# Movie songs in hindi font?



## Saharika (Feb 18, 2005)

It was said that asking url is not recommened in forum.
But i am forced to as it is some unavailable ,here are there,site(the site i am looking for) .So i hope if some body knows may help me.
Is there any site that provides movie songs lyrics  in hindi font.
May be as image file or after downloading font.
i didnt found one.
lots of hindi song in english but not in hindi.
Or
are there any software that can change that english font to hindi.
thanks,
saha.


----------



## cheetah (Feb 18, 2005)

No,I havent got any.

I dont think u will be able to find one.
Anyways why  u want it in hindi font.


----------



## hikapil (Feb 18, 2005)

This website provides you the lyrics in both english and hindi mode

*www.cs.wisc.edu/~navin/india/songs/


----------



## Saharika (Feb 19, 2005)

thanks Mr hikapil ,
but i found songs really old and the new movie songs has not been included.
Can any software so it.
change english to hindi.
Well they have image format.


----------



## hikapil (Feb 19, 2005)

Hi Saha, 

I have found this site around 6-7 months ago and added to my Favourite Site listings.

The best way to find any website is to search either google or Yahoo.

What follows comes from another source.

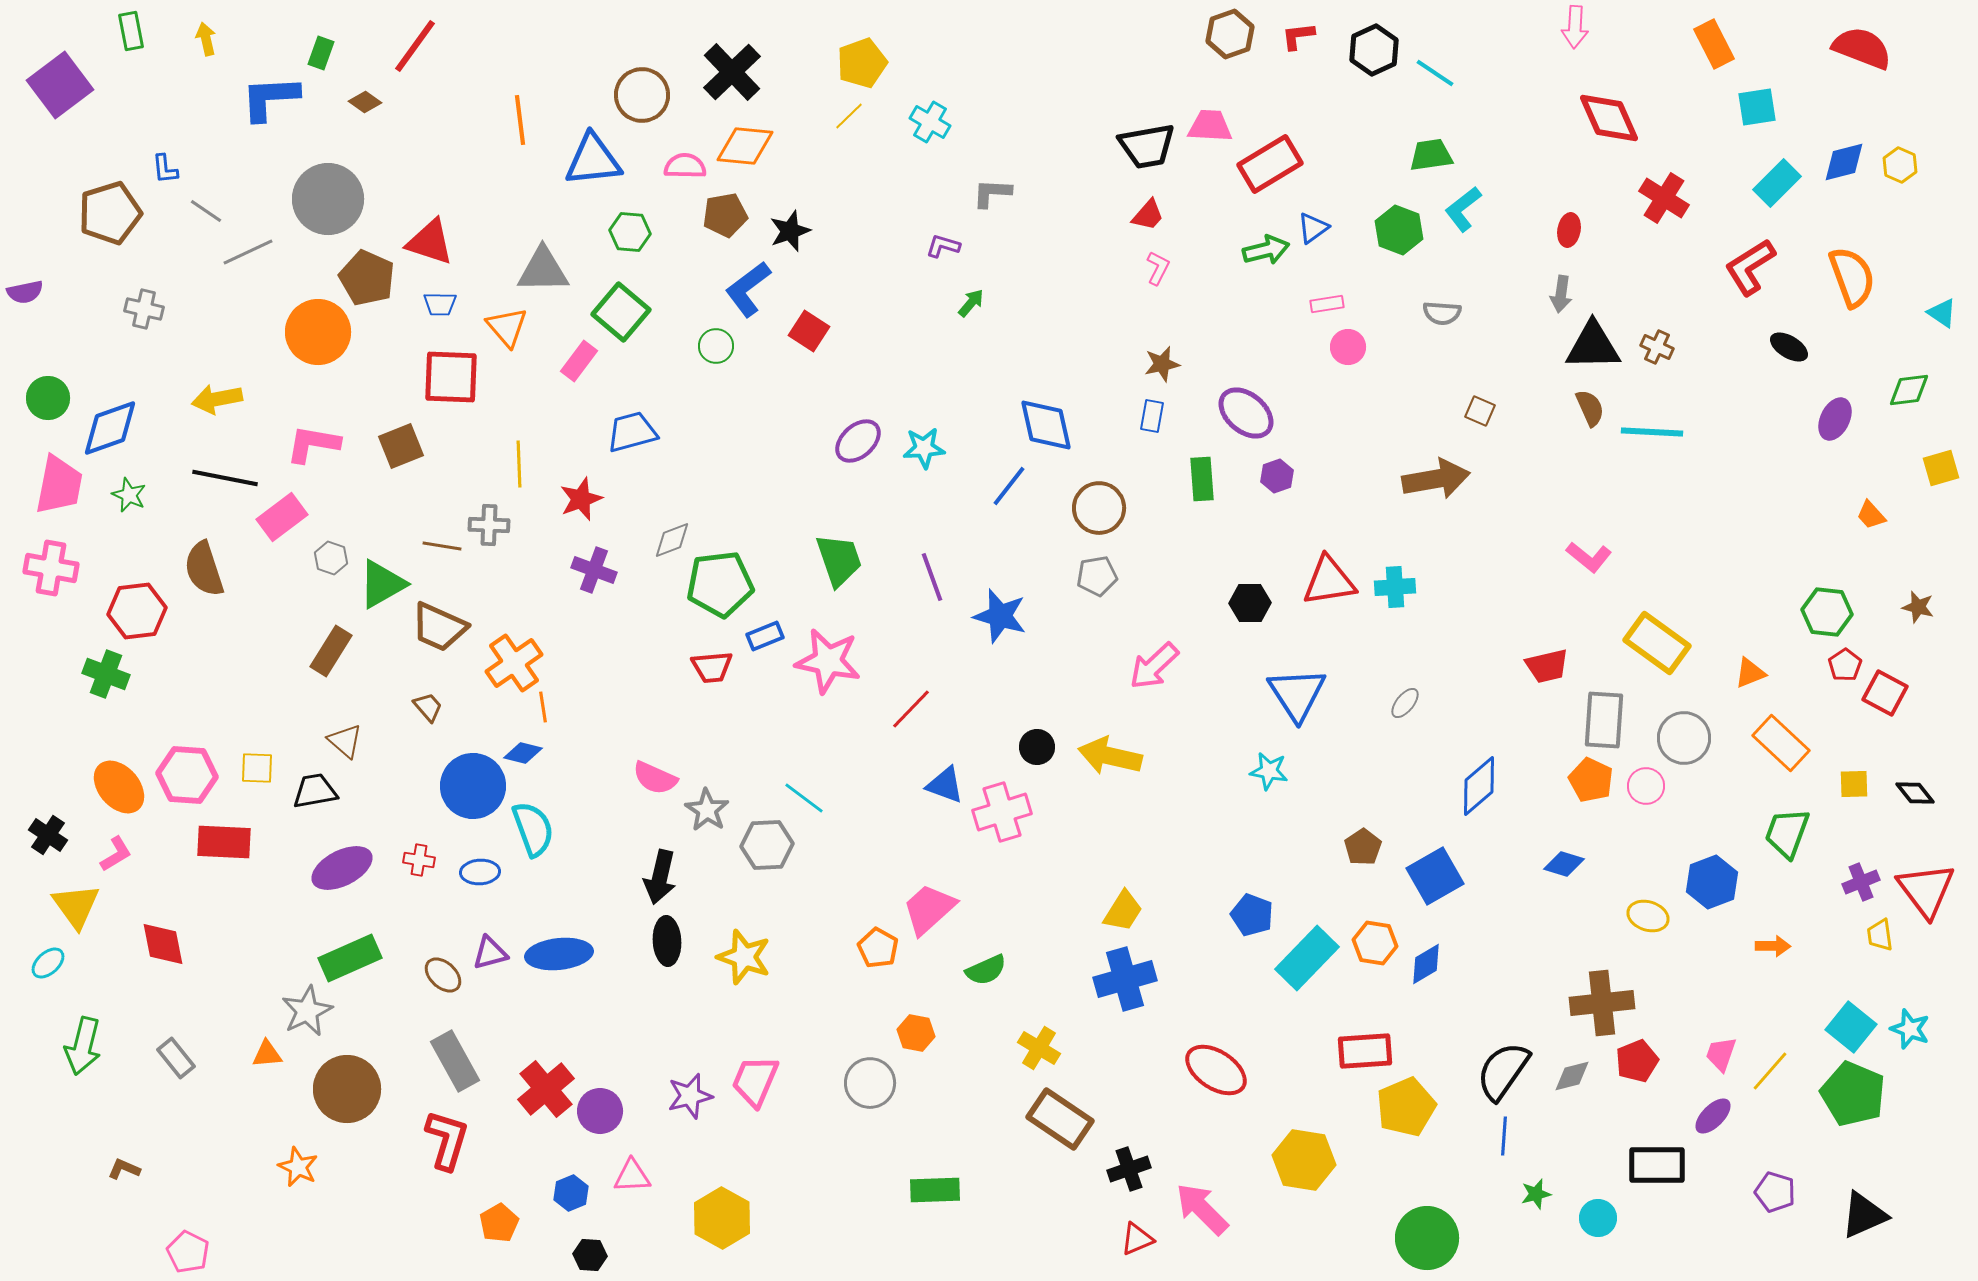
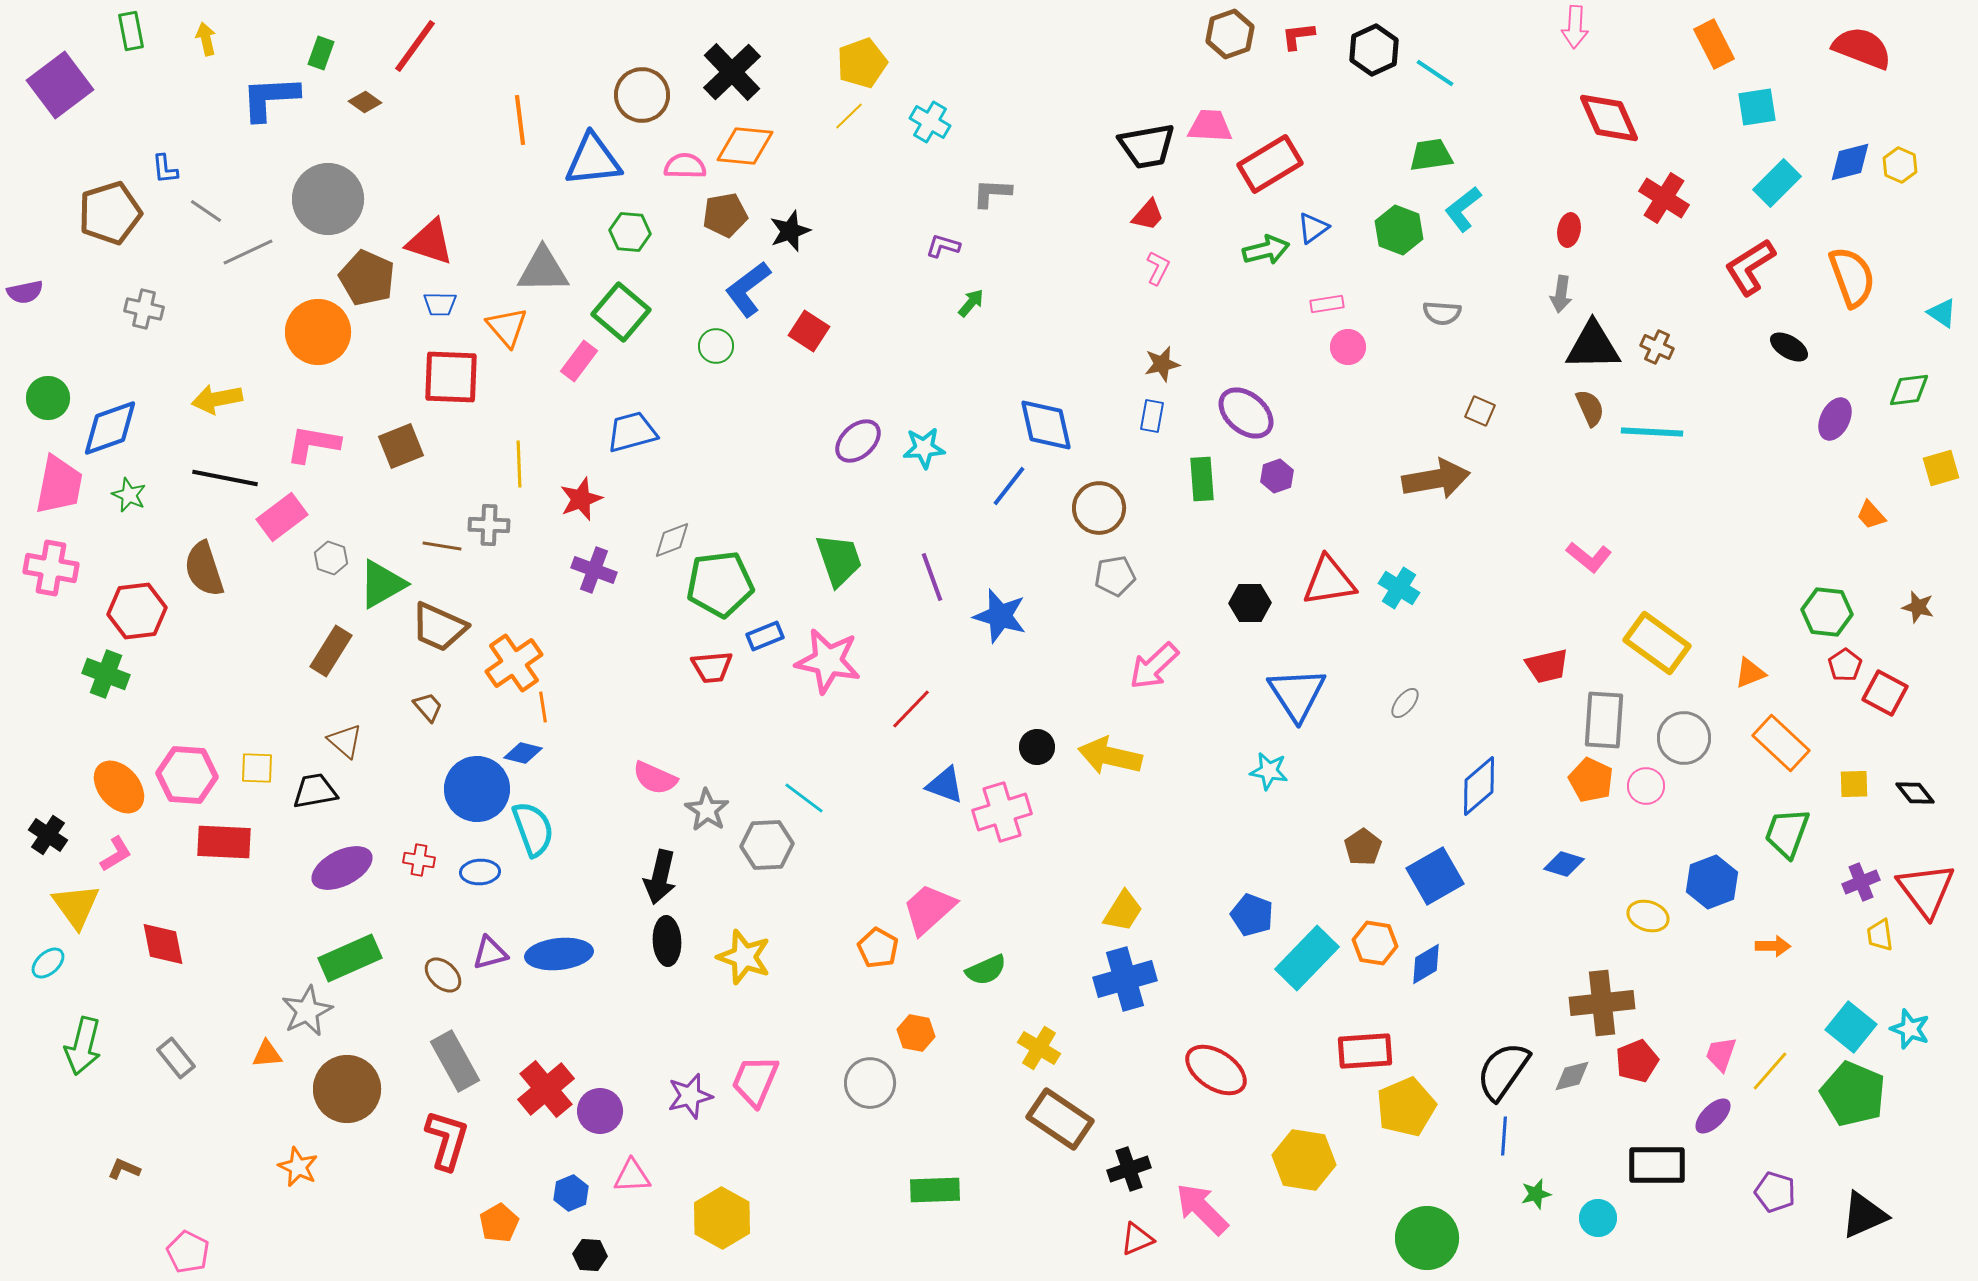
blue diamond at (1844, 162): moved 6 px right
gray pentagon at (1097, 576): moved 18 px right
cyan cross at (1395, 587): moved 4 px right, 1 px down; rotated 36 degrees clockwise
blue circle at (473, 786): moved 4 px right, 3 px down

I have also found the site when i am finding lyrics of one old song.
I didn't remember the name of the Song.

BTW, if I got any website which provide what U want, I will let U know.


----------



## Saharika (Feb 25, 2005)

hikapil said:
			
		

> Hi Saha,
> 
> I have found this site around 6-7 months ago and added to my Favourite Site listings.
> 
> ...


thanks,hope that will find soon


----------